# WORK ITEM
I'd like an exact copy of every line from the start of the entries below through the line containing "9.1 Information on", please.

(Saved data entries)
------
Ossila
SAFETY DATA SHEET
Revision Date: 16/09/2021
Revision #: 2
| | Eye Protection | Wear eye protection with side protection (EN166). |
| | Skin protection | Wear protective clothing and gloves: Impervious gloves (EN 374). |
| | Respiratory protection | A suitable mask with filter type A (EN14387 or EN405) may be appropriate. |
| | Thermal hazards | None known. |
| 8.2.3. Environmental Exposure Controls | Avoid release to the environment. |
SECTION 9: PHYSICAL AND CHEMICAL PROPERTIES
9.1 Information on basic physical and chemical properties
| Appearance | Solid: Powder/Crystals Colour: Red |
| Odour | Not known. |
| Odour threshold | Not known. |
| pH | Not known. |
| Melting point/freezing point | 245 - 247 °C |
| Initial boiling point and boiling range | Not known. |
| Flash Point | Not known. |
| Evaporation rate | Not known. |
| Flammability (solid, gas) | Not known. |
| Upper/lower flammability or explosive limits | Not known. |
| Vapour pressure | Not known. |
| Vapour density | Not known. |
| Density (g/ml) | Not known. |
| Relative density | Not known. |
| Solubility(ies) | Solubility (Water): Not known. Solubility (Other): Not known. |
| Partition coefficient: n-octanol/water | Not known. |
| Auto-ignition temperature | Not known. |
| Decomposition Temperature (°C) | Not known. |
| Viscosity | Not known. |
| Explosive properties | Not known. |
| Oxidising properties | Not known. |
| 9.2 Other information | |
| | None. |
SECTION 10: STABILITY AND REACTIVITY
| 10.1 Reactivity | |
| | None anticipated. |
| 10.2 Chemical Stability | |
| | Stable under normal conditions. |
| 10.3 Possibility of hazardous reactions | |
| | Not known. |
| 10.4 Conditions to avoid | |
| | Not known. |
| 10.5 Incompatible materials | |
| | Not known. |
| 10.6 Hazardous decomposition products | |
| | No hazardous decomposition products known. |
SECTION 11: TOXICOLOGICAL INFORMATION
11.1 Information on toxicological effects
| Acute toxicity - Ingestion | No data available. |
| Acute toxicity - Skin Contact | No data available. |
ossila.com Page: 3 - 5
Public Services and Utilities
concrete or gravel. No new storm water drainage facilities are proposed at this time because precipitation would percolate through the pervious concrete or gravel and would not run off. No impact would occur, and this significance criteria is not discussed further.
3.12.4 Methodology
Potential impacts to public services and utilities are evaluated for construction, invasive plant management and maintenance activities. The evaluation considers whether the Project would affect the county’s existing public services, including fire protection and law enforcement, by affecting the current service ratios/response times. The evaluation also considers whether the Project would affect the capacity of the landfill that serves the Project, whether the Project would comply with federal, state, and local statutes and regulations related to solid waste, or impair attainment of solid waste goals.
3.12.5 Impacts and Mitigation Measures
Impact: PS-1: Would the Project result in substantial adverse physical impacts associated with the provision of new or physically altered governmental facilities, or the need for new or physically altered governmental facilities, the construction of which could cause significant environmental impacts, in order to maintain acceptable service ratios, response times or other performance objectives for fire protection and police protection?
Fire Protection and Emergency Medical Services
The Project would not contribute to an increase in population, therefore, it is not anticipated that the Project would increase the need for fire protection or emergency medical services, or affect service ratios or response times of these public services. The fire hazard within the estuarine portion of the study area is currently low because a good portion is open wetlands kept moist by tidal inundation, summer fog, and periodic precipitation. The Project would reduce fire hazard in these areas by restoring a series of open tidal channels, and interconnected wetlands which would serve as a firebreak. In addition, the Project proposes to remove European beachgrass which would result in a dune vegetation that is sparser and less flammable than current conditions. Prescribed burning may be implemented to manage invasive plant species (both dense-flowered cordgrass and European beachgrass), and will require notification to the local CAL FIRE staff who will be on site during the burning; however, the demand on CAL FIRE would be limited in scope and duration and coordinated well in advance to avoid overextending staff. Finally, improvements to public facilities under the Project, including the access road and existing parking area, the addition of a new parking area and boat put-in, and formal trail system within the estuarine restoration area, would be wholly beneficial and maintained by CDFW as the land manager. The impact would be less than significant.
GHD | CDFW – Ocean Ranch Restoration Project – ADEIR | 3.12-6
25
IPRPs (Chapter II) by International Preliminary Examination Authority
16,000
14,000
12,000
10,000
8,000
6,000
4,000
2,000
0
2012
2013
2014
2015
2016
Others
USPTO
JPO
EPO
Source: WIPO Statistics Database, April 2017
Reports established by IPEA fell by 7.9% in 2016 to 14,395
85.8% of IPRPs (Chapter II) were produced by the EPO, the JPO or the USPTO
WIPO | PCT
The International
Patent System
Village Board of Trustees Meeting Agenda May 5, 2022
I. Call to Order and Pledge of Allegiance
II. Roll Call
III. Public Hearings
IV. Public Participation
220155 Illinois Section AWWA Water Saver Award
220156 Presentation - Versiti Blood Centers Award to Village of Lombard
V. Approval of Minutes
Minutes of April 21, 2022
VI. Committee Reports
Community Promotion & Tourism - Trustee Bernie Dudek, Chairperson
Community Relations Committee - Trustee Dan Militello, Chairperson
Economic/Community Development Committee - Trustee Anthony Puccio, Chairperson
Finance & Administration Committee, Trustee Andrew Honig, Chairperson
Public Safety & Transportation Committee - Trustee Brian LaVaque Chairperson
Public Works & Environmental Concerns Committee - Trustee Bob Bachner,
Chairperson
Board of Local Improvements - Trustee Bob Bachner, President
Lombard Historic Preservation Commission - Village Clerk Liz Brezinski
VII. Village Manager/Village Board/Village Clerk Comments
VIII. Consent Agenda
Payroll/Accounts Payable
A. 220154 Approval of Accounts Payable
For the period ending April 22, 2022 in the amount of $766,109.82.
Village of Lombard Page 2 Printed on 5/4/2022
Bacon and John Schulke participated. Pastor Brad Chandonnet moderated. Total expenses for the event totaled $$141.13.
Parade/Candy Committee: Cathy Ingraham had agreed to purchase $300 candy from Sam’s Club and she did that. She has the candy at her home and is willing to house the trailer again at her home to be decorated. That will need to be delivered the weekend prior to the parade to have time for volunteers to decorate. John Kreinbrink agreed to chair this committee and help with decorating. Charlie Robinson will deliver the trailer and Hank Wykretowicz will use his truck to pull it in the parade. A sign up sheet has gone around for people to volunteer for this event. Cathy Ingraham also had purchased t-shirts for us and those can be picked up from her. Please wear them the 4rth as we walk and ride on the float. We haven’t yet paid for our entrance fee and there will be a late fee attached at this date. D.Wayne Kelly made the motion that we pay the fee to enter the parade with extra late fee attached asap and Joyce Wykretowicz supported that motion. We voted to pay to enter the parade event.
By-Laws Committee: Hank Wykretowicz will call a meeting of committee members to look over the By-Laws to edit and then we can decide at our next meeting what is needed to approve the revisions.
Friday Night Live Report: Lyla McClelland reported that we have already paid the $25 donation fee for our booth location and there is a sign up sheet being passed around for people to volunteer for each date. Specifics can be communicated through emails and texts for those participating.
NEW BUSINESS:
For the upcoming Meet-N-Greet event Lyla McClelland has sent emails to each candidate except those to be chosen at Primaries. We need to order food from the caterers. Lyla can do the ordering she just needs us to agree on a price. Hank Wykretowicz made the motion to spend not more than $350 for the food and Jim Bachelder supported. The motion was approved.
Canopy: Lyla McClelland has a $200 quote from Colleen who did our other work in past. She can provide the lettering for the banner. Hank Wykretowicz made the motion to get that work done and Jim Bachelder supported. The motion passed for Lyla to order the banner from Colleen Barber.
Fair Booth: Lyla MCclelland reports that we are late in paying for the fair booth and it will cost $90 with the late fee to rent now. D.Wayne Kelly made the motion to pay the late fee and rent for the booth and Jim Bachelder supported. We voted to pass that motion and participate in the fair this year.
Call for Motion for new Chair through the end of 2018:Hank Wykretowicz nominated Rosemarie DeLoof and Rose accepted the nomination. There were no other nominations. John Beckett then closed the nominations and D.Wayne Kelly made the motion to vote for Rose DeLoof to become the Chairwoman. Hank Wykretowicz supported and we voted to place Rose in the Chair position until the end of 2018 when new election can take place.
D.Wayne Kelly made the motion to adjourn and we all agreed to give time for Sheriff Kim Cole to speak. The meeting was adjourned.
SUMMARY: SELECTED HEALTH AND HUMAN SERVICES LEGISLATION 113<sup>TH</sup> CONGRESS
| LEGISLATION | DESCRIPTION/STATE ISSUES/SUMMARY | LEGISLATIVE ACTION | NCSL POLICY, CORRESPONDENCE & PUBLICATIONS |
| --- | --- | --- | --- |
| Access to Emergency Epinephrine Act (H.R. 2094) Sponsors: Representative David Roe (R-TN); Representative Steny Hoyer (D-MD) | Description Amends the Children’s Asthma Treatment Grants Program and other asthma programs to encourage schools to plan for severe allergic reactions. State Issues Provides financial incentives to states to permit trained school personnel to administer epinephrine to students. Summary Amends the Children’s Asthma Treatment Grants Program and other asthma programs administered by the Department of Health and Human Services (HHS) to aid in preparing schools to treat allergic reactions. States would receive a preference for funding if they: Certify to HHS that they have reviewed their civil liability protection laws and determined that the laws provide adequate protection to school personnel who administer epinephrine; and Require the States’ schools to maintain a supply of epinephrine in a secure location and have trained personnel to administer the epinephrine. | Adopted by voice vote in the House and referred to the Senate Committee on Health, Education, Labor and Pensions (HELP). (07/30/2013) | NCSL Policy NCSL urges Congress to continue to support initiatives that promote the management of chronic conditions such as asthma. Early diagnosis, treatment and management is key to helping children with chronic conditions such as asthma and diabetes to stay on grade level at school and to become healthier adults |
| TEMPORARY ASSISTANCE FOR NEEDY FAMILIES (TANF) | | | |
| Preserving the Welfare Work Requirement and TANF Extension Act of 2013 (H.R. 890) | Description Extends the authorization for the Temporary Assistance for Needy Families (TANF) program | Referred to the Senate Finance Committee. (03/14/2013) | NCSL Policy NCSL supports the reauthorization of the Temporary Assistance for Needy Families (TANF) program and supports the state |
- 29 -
------
# FINISHED EXERCISE
Ossila
SAFETY DATA SHEET
Revision Date: 16/09/2021
Revision #: 2
| | Eye Protection | Wear eye protection with side protection (EN166). |
| | Skin protection | Wear protective clothing and gloves: Impervious gloves (EN 374). |
| | Respiratory protection | A suitable mask with filter type A (EN14387 or EN405) may be appropriate. |
| | Thermal hazards | None known. |
| 8.2.3. Environmental Exposure Controls | Avoid release to the environment. |
SECTION 9: PHYSICAL AND CHEMICAL PROPERTIES
9.1 Information on basic physical and chemical properties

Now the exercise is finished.